Kritik: Es ist normalerweise nicht möglich, dauerhaft nur sein Yin zu leben. Bei allen Schwierigkeiten einer genauen Definition des Yin: Ihm fehlen einfach die - lebensnotwendige  - Selbstbehauptung, Struktur, Bewusstheit. Wir können nicht völlig zurück in eine präpersonale, prärationale, un­bewusste Vormoderne, ins Mythisch-Magisch-Archaische.

2. YANG
Forderung nach einer ständigen (absoluten oder relativen) Dominanz des Yang, des Rational-Egohaften, Manipulativ-Technischen (wie es mit dem Männlichen gleichgesetzt wird).
Kritik: Dies ist die Haltung der Aufklärung, der mechanisti­schen Moderne, die uns mit ihrer Aggressivität, Naturbeherr­schung und Frauenunterdrückung die gegenwärtige Krise beschert hat und überwunden werden muss.

3.  GANZHEIT VON YIN UND YANG
1) und 2) sind mono-polar, berücksichtigen (fast) nur einen Pol. Hier wird jetzt - bi-polar - ein Gleichgewicht der Pole gefordert, entweder in Form einer permanenten Mitte (der androgyne Mensch) oder in Form eines dynamischen, periodischen Aus­gleichs (wie es das Yin-Yang-Kreissymbol zeigt).
Kritik: Eine unveränderliche, genaue Mitte: 50 % Yin, 50 % Yang, ist steril, verkommt von der goldenen Mitte zur Mittel­mäßigkeit. Aber auch der Wechsel nach einem starren Rhythmus ist schematisch, erlaubt keine Adaption und Evolution.

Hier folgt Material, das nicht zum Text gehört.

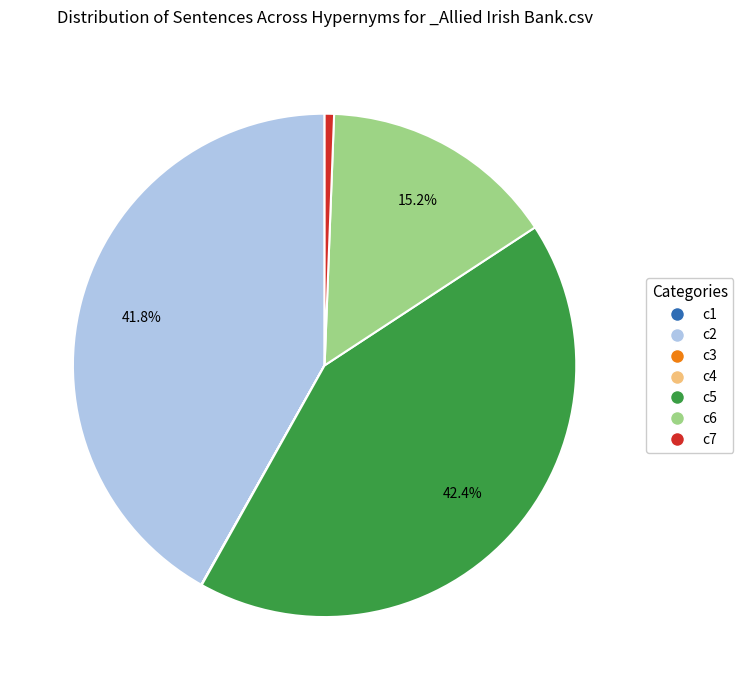

What is the largest slice in the pie chart?

c5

4.  EINHEIT VON YIN UND YANG
Hier wird eine trans-polare Haltung gefordert, eine Über­windung der Polarität durch vollständige (Wieder-)Vereinigung der Pole. Man zielt auf das Tao, in dem Yin und Yang noch ununterschieden ruhen.
Kritik: Dieser transpersonale, transrationale Seinszustand ist nicht sicher zu erfassen. Er ist am ehesten in der inneren, meditativen Erfahrung zugänglich. Aber es bleibt fragwürdig, ob man ihn konkret in unserer polaren Welt leben kann, und wenn, ob nicht nur in ausgesuchten Momenten der Existenz, also nicht im praktischen Alltag.

5.  MEGA-GANZHEIT
M-G könnten wir jetzt beschreiben als Integration der bis­her aufgezählten Möglichkeiten (1 - 4), daher als umfassende, höhere, echte Ganzheit. Grundsätzlich in einer Mitte von Yin und Yang leben, aber nicht starr, sondern mit zyklischen Schwankungen. Dabei jedoch bereit sein, sich ganz ins unter­bewusste Yin, ins bewusste Yang oder ins überbewusste "Tao" zu begeben. Flexibel, nach eigenen spielerischen oder evolutionären Be­dürfnissen, oder auch als notwendige Reaktion auf Umweltein­flüsse. Wandlungsfähig bleiben, dabei aber seinen Kern, seine Mitte, seine Identität, das im Hier-und-Jetzt verankerte Yin-Yang-Gleichgewicht nicht endgültig aufgeben. Die Mega-Ganzheit ist natürlich eine Idealvorstellung, der man sich annähern, die man aber vielleicht nie vollständig verwirklichen kann.

 

Literatur: Diesen Text schrieb ich ursprünglich bereits 1989.